Sister Petronia said she volunteered because she thought work as an Olympic chaplain would offer a “golden opportunity” to fulfill St Paul’s injunction to “welcome the stranger”.
“I’m very excited,” she said. “I presume I will be welcoming people, and I expect that some will want to pray with me before they race.
“I am looking forward to the business of meeting people from other countries and being able to welcome them and being friendly,” she said. “That’s an important part of our Christian tradition, to show hospitality and welcome.”
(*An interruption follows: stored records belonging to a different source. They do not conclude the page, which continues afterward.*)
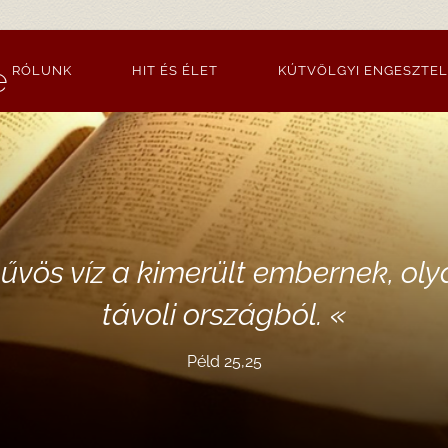
e
RÓLUNK
HIT ÉS ÉLET
KÚTVÖLGYI ENGESZTE
űvös víz a kimerült embernek, olya
távoli országból.
«
Péld 25,25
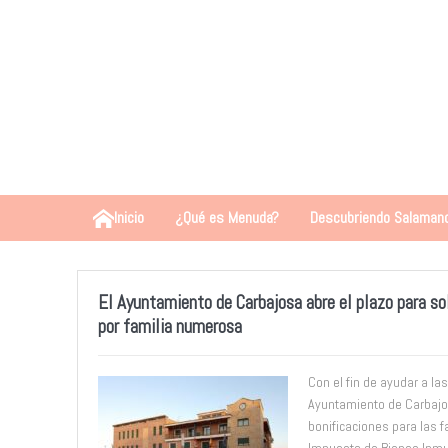
Inicio
¿Qué es Menuda?
Descubriendo Salaman
El Ayuntamiento de Carbajosa abre el plazo para sol
por familia numerosa
Con el fin de ayudar a las
Ayuntamiento de Carbaj
bonificaciones para las 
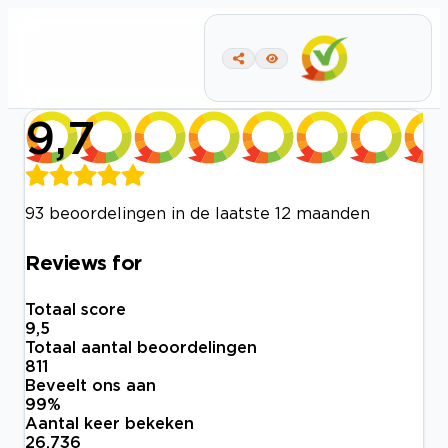
9,7
93 beoordelingen in de laatste 12 maanden
Reviews for
Totaal score
9,5
Totaal aantal beoordelingen
811
Beveelt ons aan
99
%
Aantal keer bekeken
26.736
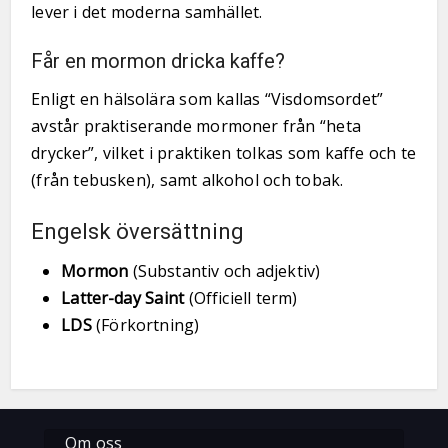
lever i det moderna samhället.
Får en mormon dricka kaffe?
Enligt en hälsolära som kallas “Visdomsordet”
avstår praktiserande mormoner från “heta
drycker”, vilket i praktiken tolkas som kaffe och te
(från tebusken), samt alkohol och tobak.
Engelsk översättning
Mormon
(Substantiv och adjektiv)
Latter-day Saint
(Officiell term)
LDS
(Förkortning)
Om oss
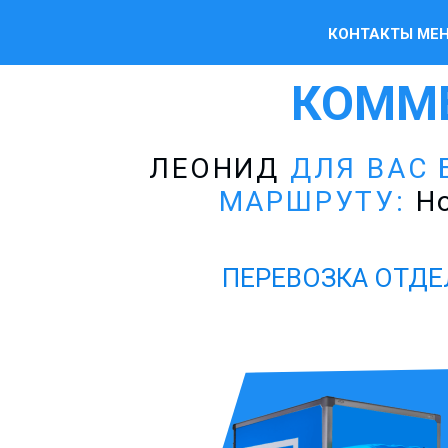
КОНТАКТЫ МЕ
КОММ
ЛЕОНИД
ДЛЯ ВАС 
МАРШРУТУ:
Но
ПЕРЕВОЗКА ОТДЕ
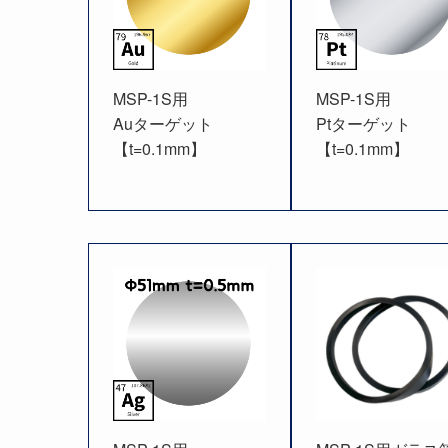
MSP-1S用
MSP-1S用
Auターゲット
Ptターゲット
【t=0.1mm】
【t=0.1mm】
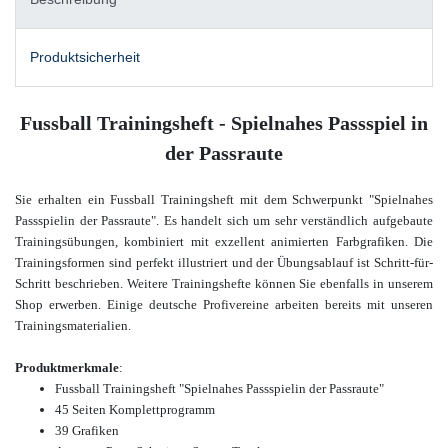
Produktsicherheit
Fussball Trainingsheft - Spielnahes Passspiel in
der Passraute
Sie erhalten ein Fussball Trainingsheft mit dem Schwerpunkt "Spielnahes
Passspielin der Passraute". Es handelt sich um sehr verständlich aufgebaute
Trainingsübungen, kombiniert mit
exzellent animierten Farbgrafiken. Die
Trainingsformen sind perfekt illustriert und der Übungsablauf ist Schritt-für-
Schritt beschrieben.
Weitere Trainingshefte
können Sie ebenfalls in unserem
Shop erwerben.
Einige deutsche Profivereine arbeiten bereits mit unseren
Trainingsmaterialien.
Produktmerkmale
:
Fussball Trainingsheft "
Spielnahes Passspielin der Passraute
"
45 Seiten Komplettprogramm
39 Grafiken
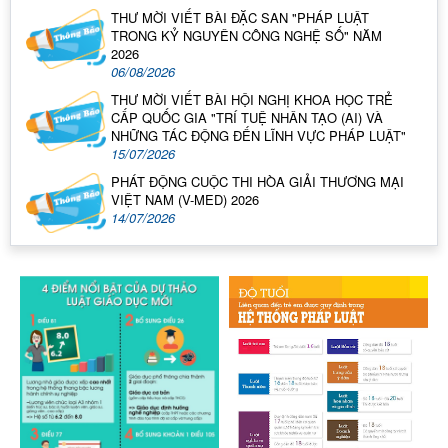
THƯ MỜI VIẾT BÀI ĐẶC SAN "PHÁP LUẬT
TRONG KỶ NGUYÊN CÔNG NGHỆ SỐ" NĂM
2026
06/08/2026
THƯ MỜI VIẾT BÀI HỘI NGHỊ KHOA HỌC TRẺ
CẤP QUỐC GIA "TRÍ TUỆ NHÂN TẠO (AI) VÀ
NHỮNG TÁC ĐỘNG ĐẾN LĨNH VỰC PHÁP LUẬT"
15/07/2026
PHÁT ĐỘNG CUỘC THI HÒA GIẢI THƯƠNG MẠI
VIỆT NAM (V-MED) 2026
14/07/2026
Fr Christopher Jamison, a Benedictine monk of Worth Abbey, is the only Catholic priest to serve as a chaplain to the 25,000 journalists who will converge on the Olympic media centre for the Games. He will be assisted by a Catholic lay woman.
“I am very pleased that the Church is involved,” Fr Jamison said. “It [the Olympics] is a vast migration into the heart of London, and it would be quite wrong if the Church did not reach out to support those who are coming here.”
James Parker, the Catholic Church’s executive coordinator for the 2012 Olympics, said he would be serving as “the first ever lay Catholic chaplain to the Paralympic Games”.
“The picture on our TV screens can move rapidly from one Olympic event to another,” he said. “The camera rarely covers the days and hours leading up to an athlete’s event and never fully covers how an athlete might respond to losing.
“This could mean coming last, fourth, or even winning a ‘mere silver or bronze medal’ in place of the gold,” Parker said. “The accumulation of literally years of training and the pressure of national expectations can come crashing down on thousands of people within a very short space of time. As chaplains, we need to be ready to respond.”